TEXT SHOWN -
Third Coast. There are few institutions more beloved in the American radio community than the Third Coast International Audio Festival, a Chicago-based nonprofit that focuses on the development and support of audio documentary producers. (The Salt Institute is also pretty up there in the beloved radio institution power rankings. See also: the state of Vermont, probably.) Founded in 2000, first under the jurisdiction of WBEZ and then as an independent organization in 2009, the organization is responsible for a major biennial conference that draws radio and audio documentary lovers into one big space, where they meet and cavort and sow the seeds of future. It was also once the home of Julie Shapiro, now the executive producer over at the Radiotopia podcast network/indie label.

PROVIDED RECORDS -
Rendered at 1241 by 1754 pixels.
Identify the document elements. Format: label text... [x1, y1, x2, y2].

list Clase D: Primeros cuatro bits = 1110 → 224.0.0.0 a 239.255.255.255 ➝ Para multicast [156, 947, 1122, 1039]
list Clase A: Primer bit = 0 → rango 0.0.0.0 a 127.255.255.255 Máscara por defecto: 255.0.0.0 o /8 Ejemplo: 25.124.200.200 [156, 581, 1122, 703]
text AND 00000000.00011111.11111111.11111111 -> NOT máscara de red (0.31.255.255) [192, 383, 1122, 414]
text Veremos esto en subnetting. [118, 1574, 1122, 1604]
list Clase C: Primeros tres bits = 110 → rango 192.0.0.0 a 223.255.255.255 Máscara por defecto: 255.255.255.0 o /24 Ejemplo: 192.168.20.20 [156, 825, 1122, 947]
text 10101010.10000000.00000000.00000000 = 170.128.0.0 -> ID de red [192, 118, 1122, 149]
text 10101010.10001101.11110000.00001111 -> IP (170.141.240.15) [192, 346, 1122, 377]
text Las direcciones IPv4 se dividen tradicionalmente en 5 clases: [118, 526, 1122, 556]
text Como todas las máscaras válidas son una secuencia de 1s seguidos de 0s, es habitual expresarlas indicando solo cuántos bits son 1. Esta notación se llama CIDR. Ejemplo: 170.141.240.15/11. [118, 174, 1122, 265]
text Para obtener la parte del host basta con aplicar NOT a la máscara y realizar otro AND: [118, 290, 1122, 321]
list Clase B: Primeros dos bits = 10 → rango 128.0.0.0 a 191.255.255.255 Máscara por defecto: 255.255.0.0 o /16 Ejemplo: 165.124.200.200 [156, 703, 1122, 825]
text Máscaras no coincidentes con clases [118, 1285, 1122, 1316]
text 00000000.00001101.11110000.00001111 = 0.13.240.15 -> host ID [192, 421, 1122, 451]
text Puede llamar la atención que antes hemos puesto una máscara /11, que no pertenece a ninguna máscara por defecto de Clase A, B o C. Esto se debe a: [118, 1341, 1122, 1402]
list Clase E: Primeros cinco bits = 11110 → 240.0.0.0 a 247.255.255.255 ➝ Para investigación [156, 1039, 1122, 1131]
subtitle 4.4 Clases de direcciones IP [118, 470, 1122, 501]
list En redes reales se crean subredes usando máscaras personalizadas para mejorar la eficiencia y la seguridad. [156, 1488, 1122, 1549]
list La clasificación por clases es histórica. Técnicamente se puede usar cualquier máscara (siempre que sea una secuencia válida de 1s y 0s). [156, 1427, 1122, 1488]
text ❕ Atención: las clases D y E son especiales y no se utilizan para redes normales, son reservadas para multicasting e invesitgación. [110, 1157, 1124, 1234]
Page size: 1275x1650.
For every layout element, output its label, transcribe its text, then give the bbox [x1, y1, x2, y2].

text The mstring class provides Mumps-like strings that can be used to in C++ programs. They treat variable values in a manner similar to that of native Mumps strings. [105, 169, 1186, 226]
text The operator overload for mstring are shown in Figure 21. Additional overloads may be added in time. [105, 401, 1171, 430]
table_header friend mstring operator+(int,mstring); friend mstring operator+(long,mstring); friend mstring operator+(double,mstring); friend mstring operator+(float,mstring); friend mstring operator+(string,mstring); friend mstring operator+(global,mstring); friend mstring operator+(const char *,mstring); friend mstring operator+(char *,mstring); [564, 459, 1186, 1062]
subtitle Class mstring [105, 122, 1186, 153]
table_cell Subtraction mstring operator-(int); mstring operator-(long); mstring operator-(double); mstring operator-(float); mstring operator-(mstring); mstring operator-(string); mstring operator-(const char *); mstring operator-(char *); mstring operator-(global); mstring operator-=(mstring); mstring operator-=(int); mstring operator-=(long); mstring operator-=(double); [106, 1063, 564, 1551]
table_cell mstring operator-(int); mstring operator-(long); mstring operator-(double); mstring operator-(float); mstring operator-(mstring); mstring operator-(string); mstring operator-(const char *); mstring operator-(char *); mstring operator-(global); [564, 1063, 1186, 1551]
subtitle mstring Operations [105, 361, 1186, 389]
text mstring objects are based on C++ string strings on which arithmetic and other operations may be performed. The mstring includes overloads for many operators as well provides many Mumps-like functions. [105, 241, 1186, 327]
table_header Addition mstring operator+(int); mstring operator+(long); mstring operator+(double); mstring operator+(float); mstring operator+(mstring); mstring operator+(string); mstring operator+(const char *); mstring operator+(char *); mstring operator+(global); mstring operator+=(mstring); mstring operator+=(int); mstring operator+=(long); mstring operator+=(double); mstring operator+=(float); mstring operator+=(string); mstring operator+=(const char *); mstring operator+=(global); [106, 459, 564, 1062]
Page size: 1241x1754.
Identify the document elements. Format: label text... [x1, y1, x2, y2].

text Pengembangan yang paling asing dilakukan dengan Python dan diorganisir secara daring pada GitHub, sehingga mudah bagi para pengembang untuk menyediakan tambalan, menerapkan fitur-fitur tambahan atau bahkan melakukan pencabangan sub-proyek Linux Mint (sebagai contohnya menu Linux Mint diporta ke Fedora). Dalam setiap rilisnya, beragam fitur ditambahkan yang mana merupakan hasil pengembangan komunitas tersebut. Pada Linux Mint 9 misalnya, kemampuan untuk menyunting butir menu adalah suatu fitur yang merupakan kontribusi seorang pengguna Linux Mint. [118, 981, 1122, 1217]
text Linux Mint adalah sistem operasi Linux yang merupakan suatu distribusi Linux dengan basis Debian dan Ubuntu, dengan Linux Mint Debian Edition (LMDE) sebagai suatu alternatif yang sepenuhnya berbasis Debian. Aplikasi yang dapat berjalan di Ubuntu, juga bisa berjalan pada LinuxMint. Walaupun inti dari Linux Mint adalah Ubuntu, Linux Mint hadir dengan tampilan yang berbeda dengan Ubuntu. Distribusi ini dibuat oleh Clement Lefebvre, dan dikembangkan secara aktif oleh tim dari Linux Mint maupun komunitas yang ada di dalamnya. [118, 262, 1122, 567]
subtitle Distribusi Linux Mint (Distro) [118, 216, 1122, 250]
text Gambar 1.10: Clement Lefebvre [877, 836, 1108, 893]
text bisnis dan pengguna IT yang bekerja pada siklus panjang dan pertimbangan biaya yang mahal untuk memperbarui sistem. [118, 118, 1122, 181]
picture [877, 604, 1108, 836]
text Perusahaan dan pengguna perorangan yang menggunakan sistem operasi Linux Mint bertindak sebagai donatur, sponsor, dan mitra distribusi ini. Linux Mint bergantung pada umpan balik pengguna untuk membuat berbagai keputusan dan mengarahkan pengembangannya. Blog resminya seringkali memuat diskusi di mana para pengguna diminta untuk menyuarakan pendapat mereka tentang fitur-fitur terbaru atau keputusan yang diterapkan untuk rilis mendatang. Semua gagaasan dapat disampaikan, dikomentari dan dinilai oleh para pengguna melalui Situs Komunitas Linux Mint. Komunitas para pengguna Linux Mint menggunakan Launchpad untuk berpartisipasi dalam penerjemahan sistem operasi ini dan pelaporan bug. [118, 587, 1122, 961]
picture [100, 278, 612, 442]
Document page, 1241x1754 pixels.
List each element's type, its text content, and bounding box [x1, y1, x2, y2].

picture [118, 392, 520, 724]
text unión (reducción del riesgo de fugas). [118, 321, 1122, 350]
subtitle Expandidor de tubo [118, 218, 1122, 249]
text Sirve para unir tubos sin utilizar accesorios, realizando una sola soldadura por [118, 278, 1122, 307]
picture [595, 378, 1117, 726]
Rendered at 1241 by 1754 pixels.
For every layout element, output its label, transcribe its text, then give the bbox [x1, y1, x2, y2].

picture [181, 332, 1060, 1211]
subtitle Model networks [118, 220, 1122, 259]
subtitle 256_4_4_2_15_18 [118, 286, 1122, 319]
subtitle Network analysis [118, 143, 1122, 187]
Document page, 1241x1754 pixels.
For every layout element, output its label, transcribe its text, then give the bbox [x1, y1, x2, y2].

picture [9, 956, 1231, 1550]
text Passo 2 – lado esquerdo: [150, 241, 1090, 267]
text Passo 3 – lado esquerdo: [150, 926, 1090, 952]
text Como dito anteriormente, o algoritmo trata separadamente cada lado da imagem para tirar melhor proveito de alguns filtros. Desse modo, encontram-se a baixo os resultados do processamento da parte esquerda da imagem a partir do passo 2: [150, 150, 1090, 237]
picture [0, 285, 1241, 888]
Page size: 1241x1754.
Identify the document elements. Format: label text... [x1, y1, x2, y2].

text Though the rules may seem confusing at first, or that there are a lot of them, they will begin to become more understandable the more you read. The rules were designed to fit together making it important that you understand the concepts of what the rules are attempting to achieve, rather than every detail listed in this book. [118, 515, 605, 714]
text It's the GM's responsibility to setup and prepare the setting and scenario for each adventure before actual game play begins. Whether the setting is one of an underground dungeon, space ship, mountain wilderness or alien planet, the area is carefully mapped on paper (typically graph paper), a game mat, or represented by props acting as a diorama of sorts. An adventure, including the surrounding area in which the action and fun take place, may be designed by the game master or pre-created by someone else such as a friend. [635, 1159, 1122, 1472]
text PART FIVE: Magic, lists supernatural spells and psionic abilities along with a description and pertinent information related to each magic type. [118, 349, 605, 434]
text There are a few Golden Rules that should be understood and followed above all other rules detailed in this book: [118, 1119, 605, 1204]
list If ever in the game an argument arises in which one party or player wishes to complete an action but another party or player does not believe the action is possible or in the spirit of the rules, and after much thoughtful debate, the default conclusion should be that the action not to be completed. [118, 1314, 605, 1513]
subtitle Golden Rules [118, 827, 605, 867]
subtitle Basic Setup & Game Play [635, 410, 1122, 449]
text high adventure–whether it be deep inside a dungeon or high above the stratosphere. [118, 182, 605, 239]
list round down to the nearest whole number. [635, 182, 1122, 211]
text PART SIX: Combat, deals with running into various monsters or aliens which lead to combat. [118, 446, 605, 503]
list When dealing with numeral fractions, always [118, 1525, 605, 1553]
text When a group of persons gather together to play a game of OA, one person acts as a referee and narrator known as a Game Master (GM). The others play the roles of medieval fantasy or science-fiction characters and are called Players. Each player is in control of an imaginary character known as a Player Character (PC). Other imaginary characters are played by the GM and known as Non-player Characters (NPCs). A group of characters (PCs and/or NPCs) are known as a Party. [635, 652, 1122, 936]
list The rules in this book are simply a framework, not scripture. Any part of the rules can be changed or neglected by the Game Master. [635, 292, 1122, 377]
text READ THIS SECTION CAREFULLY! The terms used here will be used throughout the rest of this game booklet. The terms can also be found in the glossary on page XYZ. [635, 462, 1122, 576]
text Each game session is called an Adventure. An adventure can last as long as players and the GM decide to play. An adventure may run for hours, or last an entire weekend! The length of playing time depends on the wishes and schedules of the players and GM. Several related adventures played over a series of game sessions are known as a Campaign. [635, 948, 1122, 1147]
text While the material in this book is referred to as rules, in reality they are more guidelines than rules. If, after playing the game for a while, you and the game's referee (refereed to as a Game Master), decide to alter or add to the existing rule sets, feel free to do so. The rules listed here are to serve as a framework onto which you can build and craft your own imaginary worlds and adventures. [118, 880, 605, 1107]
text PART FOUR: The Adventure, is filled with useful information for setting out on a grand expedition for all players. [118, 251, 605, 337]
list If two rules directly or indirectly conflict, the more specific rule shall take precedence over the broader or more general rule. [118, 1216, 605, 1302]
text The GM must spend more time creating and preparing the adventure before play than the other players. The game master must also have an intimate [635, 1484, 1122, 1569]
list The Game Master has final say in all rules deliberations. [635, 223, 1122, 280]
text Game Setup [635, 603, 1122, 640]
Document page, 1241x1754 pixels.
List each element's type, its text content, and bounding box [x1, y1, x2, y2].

WORK INSTRUCTIONS -
**a.** Can you extract the part of the Third Coast passage that opens with the words containing "Third Coast. There" and closes with "podcast network/indie label.", word for word?
**b.** How would the passage on the Third Coast festival go on? Extend it from the point where it stops.
The material that comes after the passage on the Third Coast festival stands apart from it.

TASK RESULTS -
**a.**
Third Coast. There are few institutions more beloved in the American radio community than the Third Coast International Audio Festival, a Chicago-based nonprofit that focuses on the development and support of audio documentary producers. (The Salt Institute is also pretty up there in the beloved radio institution power rankings. See also: the state of Vermont, probably.) Founded in 2000, first under the jurisdiction of WBEZ and then as an independent organization in 2009, the organization is responsible for a major biennial conference that draws radio and audio documentary lovers into one big space, where they meet and cavort and sow the seeds of future. It was also once the home of Julie Shapiro, now the executive producer over at the Radiotopia podcast network/indie label.

**b.**
The organization is currently in the midst of a fundraising campaign — its first in what has turned out to be a remarkable year for audio. “The field has changed so much in the past year, and so many more people are rushing into it,” said Johanna Zorn, executive director of Third Coast, when we spoke over the phone recently. She sounded wistful, happy, perhaps a little amused. Like she was a little surprised about everything that’s been happening, about the fact that a lot more people now suddenly give a damn. Or maybe I was just projecting.

“We’re not here to take credit, but we’ve been here from the beginning and we want to take stock of how Third Coast has impacted the community,” she said. And it’s hard to overstate the impact it’s had on the space, even if it’s hard to quantify. Local lore has it that Lulu Miller and Alix Spiegel, the duo behind NPR’s wildly popular Invisibilia podcast, first met each other at one of these festivals. The New York Radio Club, an informal monthly gathering of young radio folk in the city, was created by a group of people who met at the festival and wanted to keep the community going on a local level.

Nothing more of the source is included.